Python Human Name Parser¶
A simple Python module for parsing human names into their individual components.
Supports 3 different comma placement variations in the input string.
- Title Firstname “Nickname” Middle Middle Lastname Suffix
- Lastname [Suffix], Title Firstname (Nickname) Middle Middle[,] Suffix [, Suffix]
- Title Firstname M Lastname [Suffix], Suffix [Suffix] [, Suffix]
It attempts the best guess that can be made with a simple, rule-based approach. It’s not perfect, but it gets you pretty far.
Its main use case is English, but it may be useful for other latin-based languages, especially if you are willing to customize it, but it is not likely to be useful for languages that do not share the same structure as English names.
Instantiating the HumanName class with a string splits on commas and then spaces, classifying name parts based on placement in the string and matches against known name pieces like titles.
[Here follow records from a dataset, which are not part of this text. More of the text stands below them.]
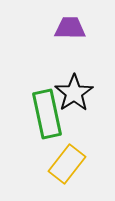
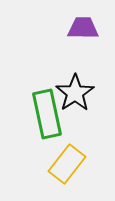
purple trapezoid: moved 13 px right
black star: moved 1 px right
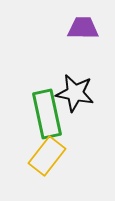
black star: rotated 27 degrees counterclockwise
yellow rectangle: moved 20 px left, 8 px up
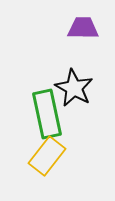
black star: moved 1 px left, 5 px up; rotated 18 degrees clockwise
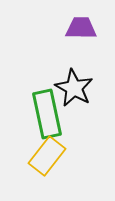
purple trapezoid: moved 2 px left
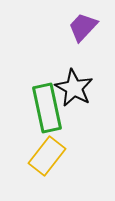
purple trapezoid: moved 2 px right, 1 px up; rotated 48 degrees counterclockwise
green rectangle: moved 6 px up
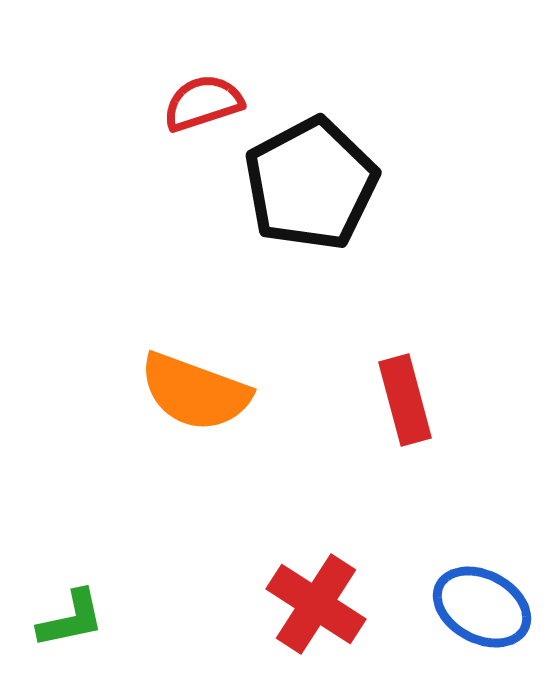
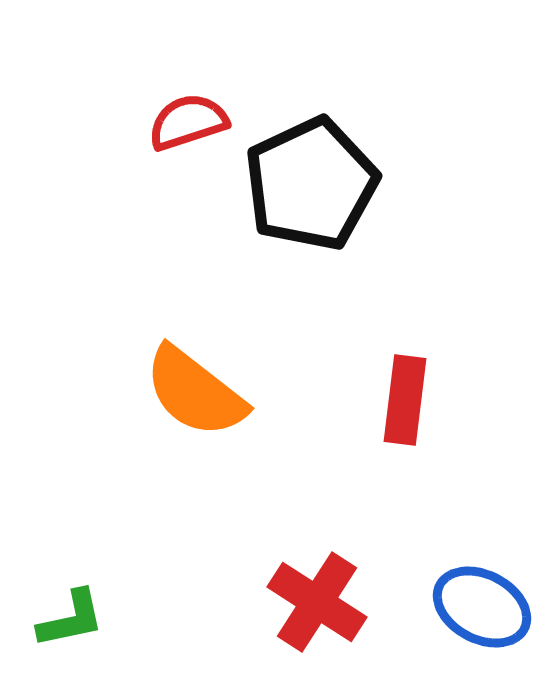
red semicircle: moved 15 px left, 19 px down
black pentagon: rotated 3 degrees clockwise
orange semicircle: rotated 18 degrees clockwise
red rectangle: rotated 22 degrees clockwise
red cross: moved 1 px right, 2 px up
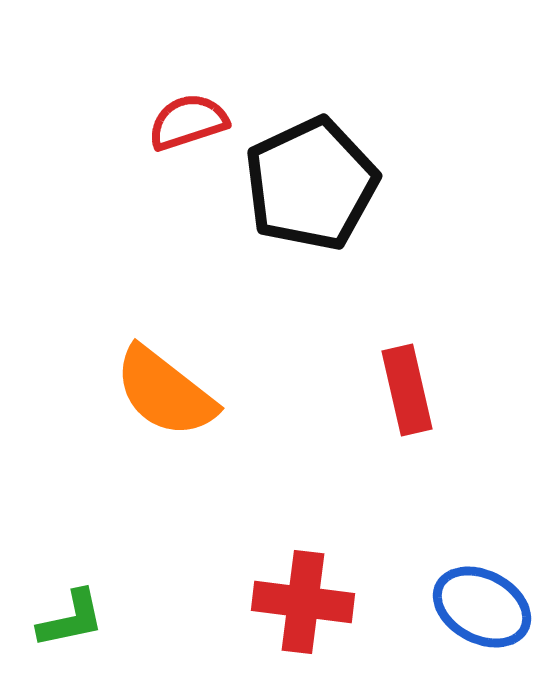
orange semicircle: moved 30 px left
red rectangle: moved 2 px right, 10 px up; rotated 20 degrees counterclockwise
red cross: moved 14 px left; rotated 26 degrees counterclockwise
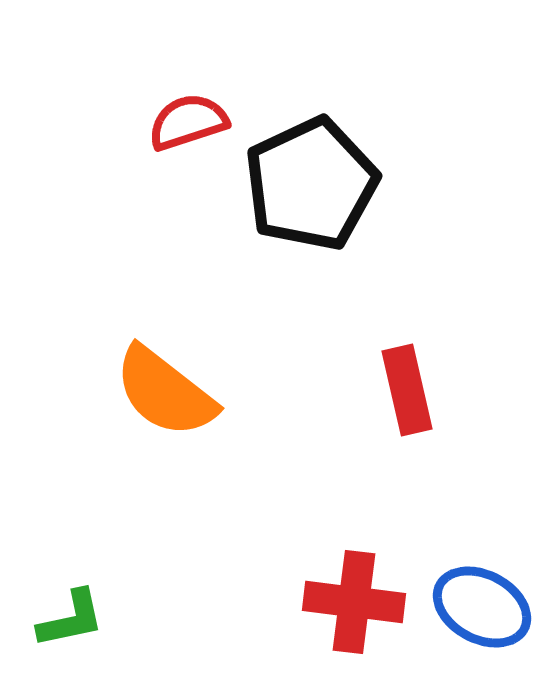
red cross: moved 51 px right
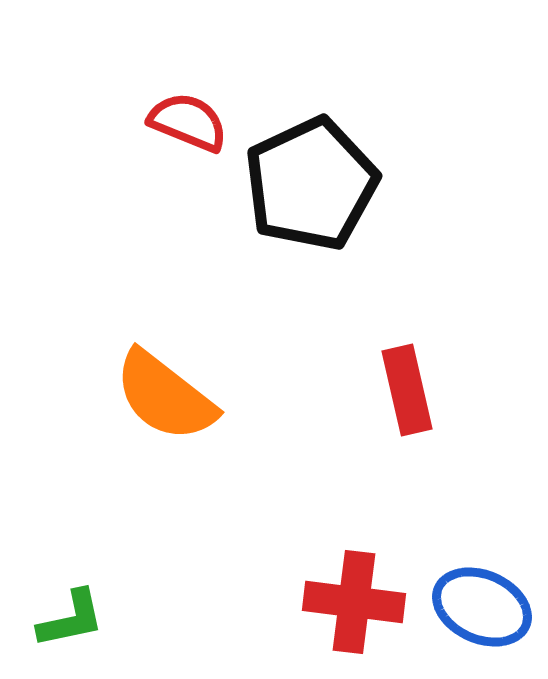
red semicircle: rotated 40 degrees clockwise
orange semicircle: moved 4 px down
blue ellipse: rotated 4 degrees counterclockwise
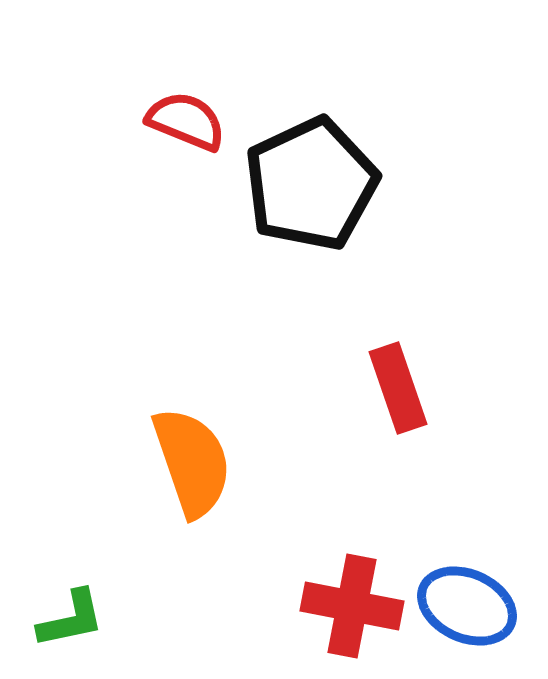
red semicircle: moved 2 px left, 1 px up
red rectangle: moved 9 px left, 2 px up; rotated 6 degrees counterclockwise
orange semicircle: moved 27 px right, 66 px down; rotated 147 degrees counterclockwise
red cross: moved 2 px left, 4 px down; rotated 4 degrees clockwise
blue ellipse: moved 15 px left, 1 px up
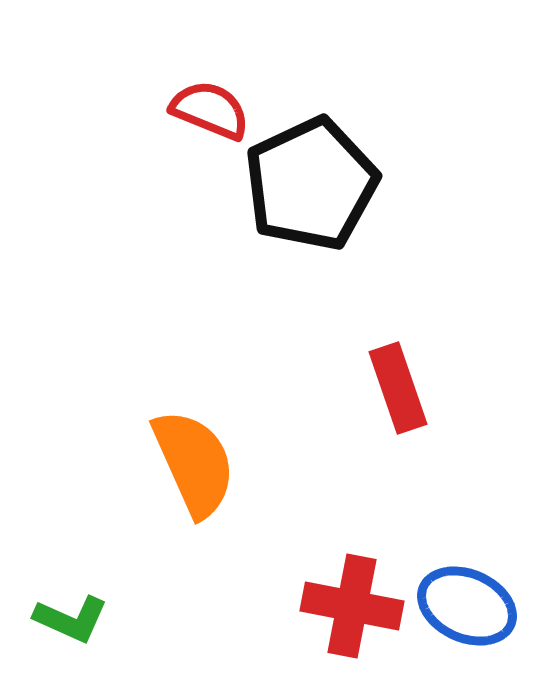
red semicircle: moved 24 px right, 11 px up
orange semicircle: moved 2 px right, 1 px down; rotated 5 degrees counterclockwise
green L-shape: rotated 36 degrees clockwise
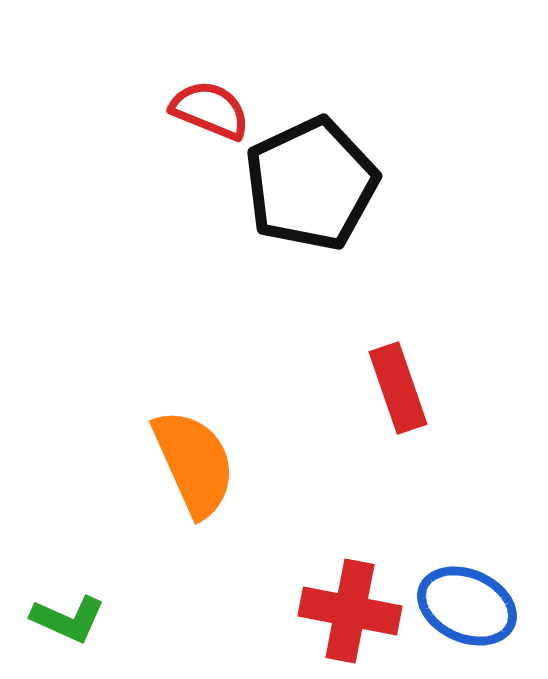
red cross: moved 2 px left, 5 px down
green L-shape: moved 3 px left
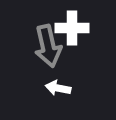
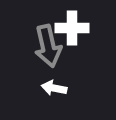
white arrow: moved 4 px left
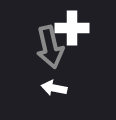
gray arrow: moved 2 px right, 1 px down
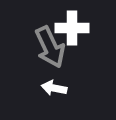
gray arrow: rotated 12 degrees counterclockwise
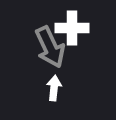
white arrow: rotated 85 degrees clockwise
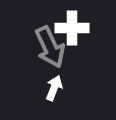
white arrow: rotated 15 degrees clockwise
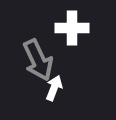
gray arrow: moved 12 px left, 13 px down
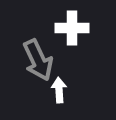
white arrow: moved 5 px right, 2 px down; rotated 25 degrees counterclockwise
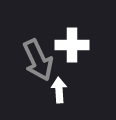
white cross: moved 17 px down
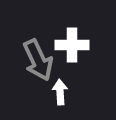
white arrow: moved 1 px right, 2 px down
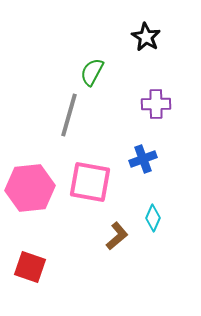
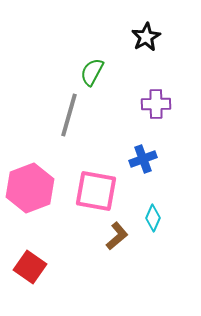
black star: rotated 12 degrees clockwise
pink square: moved 6 px right, 9 px down
pink hexagon: rotated 15 degrees counterclockwise
red square: rotated 16 degrees clockwise
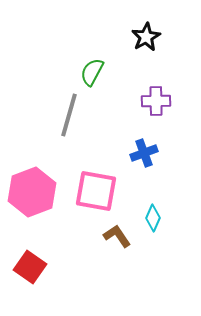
purple cross: moved 3 px up
blue cross: moved 1 px right, 6 px up
pink hexagon: moved 2 px right, 4 px down
brown L-shape: rotated 84 degrees counterclockwise
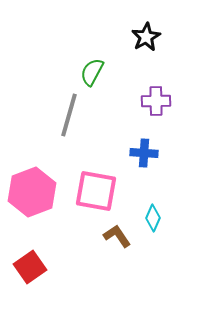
blue cross: rotated 24 degrees clockwise
red square: rotated 20 degrees clockwise
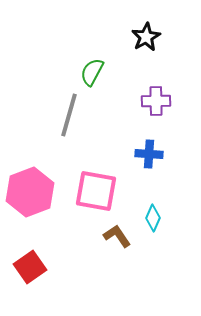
blue cross: moved 5 px right, 1 px down
pink hexagon: moved 2 px left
It joins name pieces on conjunctions and special prefixes to last names like “del”. Titles can be chained together and include conjunctions to handle titles like “Asst Secretary of State”. It can also try to correct capitalization.
It does not attempt to correct input mistakes. When there is ambiguity that cannot be resolved by a rule-based approach, HumanName prefers to handle the most common cases correctly. For example, “Dean” is not parsed as title because it is more common as a first name (You can customize this behavior though, see Parser Customization Examples).